Dagny is running through the streets until “the blinding anger was gone; she felt nothing but a gray weariness” (p 176 s 172). She is in a seedy neighborhood with the “fog of the East River two blocks away” — in the shadow of a “naked steel skeleton” of a ruined office building is a small diner whose “windows were a bright band of glass and light. She went in.” Running the place is a “husky, elderly man” whose stolid indifference has a “mercifulness that asks no questions.” Dagny orders a cup of coffee, and finds “enjoyment in its warmth” until she sees stamped on a toaster: Marsh, Colorado (p 176-177 s 172). It is a reminder of the “guilt of wasting an evening when she could not afford to waste an hour” (p 172 s 172). A bum begins to trail on, interrupted at times by passive words of agreement or dismissiveness by the other derelicts,

“You’re only fooling yourself. … About anything being worth a damn. It’s dust, lady, all of it, dust and blood. Don’t believe the dreams they pump you full of, and you won’t get hurt. … The stories they tell you when you’re young — about the human spirit. There isn’t any human spirit. Man is just a low-grade animal, without intellect, without soul, without virtues or moral values. An animal with only two capacities: to eat and to reproduce. … You go through life looking for beauty, for greatness, for some sublime achievement … And what do you find? A lot of trick machinery for making upholstered cars and inner-spring mattresses. … Man’s only talent is an ignoble cunning for satisfying the needs of his body … No intelligence is required for that. Don’t believe the stories about man’s mind, his spirit, his ideals, his sense of unlimited ambition. … Spirit? There’s no spirit involved in manufacturing or in sex. Yet these are man’s only concerns. Matter — that’s all men know or care about. As witness our great industries — the only accomplishment of our alleged civilization — built by vulgar materialists with the aims, the interests and the moral sense of hogs. It doesn’t take any morality to turn out a ten-ton truck on an assembly line.” “What is morality?” she asked. “Judgment to distinguish right and wrong, vision to see the truth, courage to act upon it, dedication to that which is good, integrity to stand by the good at any price. But where does one find it?” (p 178 s 172)

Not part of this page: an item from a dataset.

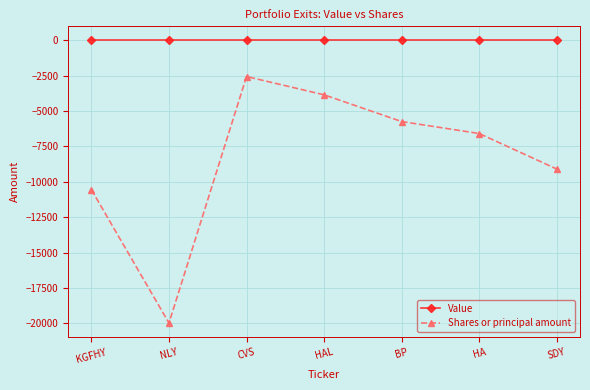

What value does the Shares or principal amount series have at HAL, to the nearest 10?

-3850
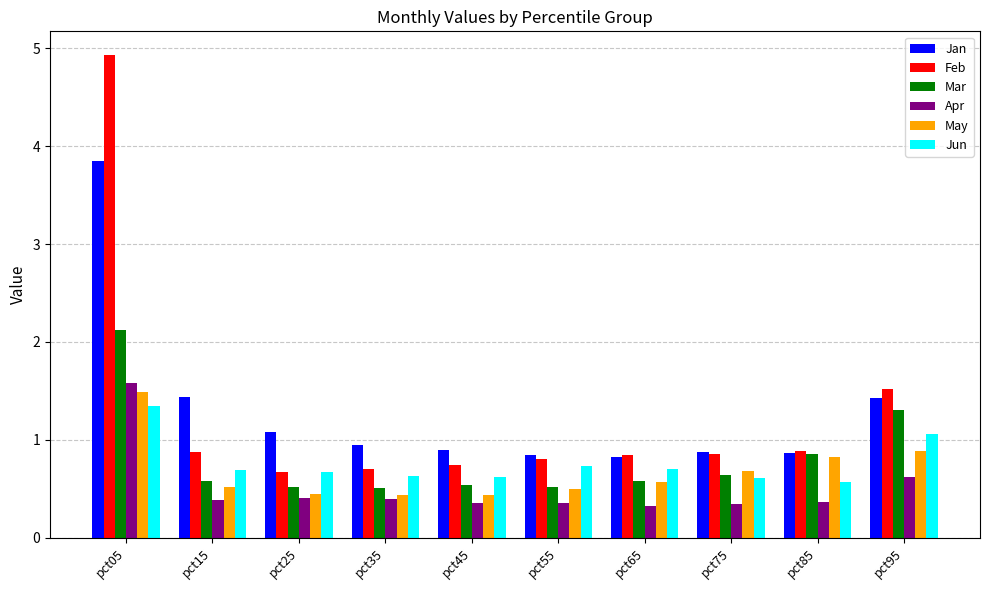

What is the minimum value shown in the chart?

0.3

A young boy “watching Dagny with a kind of fierece, purposeless intensity” responds with a “half-chuckle, half-sneer: ‘Who is John Galt?’” (p 178 s 172) Dagny is concerned with nothing except the coffee “reviving the arteries of her body” until a “small, shriveled tramp who wore a cap pulled low over his eyes” tell her “I know who is John Galt … It’s a secret, but I know it.” She asks What? without interest. “The greatest explorer that ever lived. The man who found the fountain of youth…

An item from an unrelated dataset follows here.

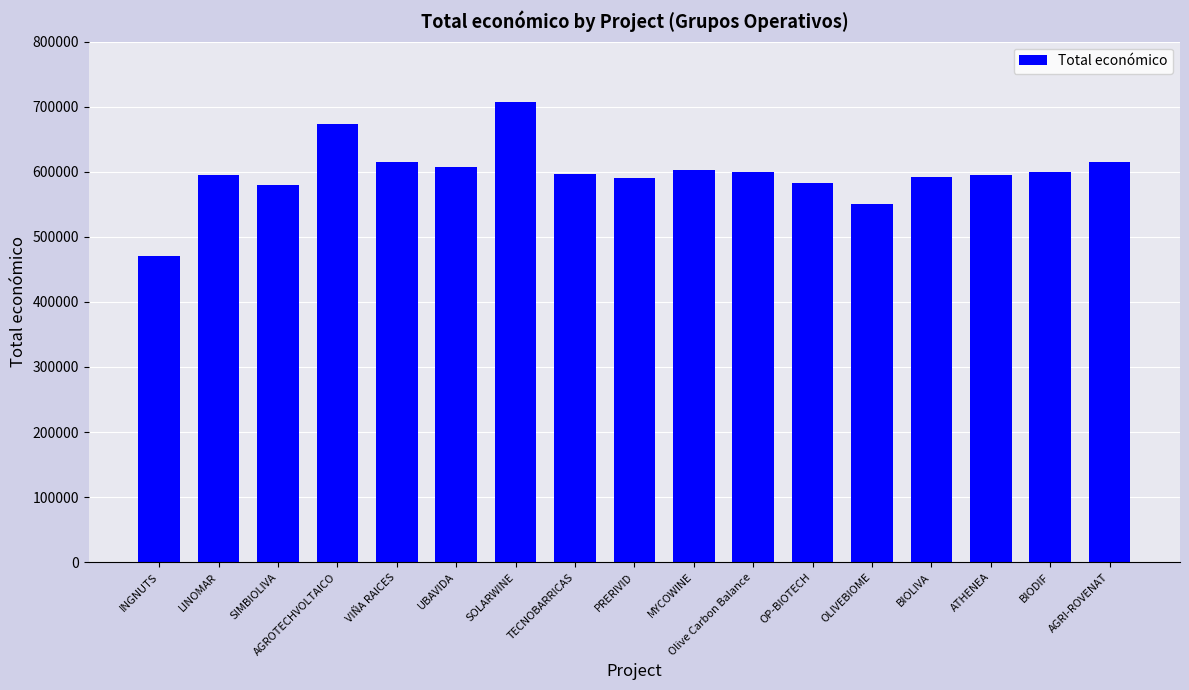

What is the difference between the values at UBAVIDA and SIMBIOLIVA?

28190.0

He crossed oceans, and he crossed deserts, and he went down into forgotten mines, miles under the earth. But he found it on the top of a mountain. It hook him ten years to climb that mountain. It broke every bone in his boy, it tore the skin off his hands, it made him lose his home, his name, his love. But he climbed it. He found the fountain of youth, which he wanted to bring down to men. Only he never came back. … He found that it couldn’t be brought down. (p 178 s 172)
Rand, Ayn. 1957. Atlas Shrugged. New York City: Penguin Group.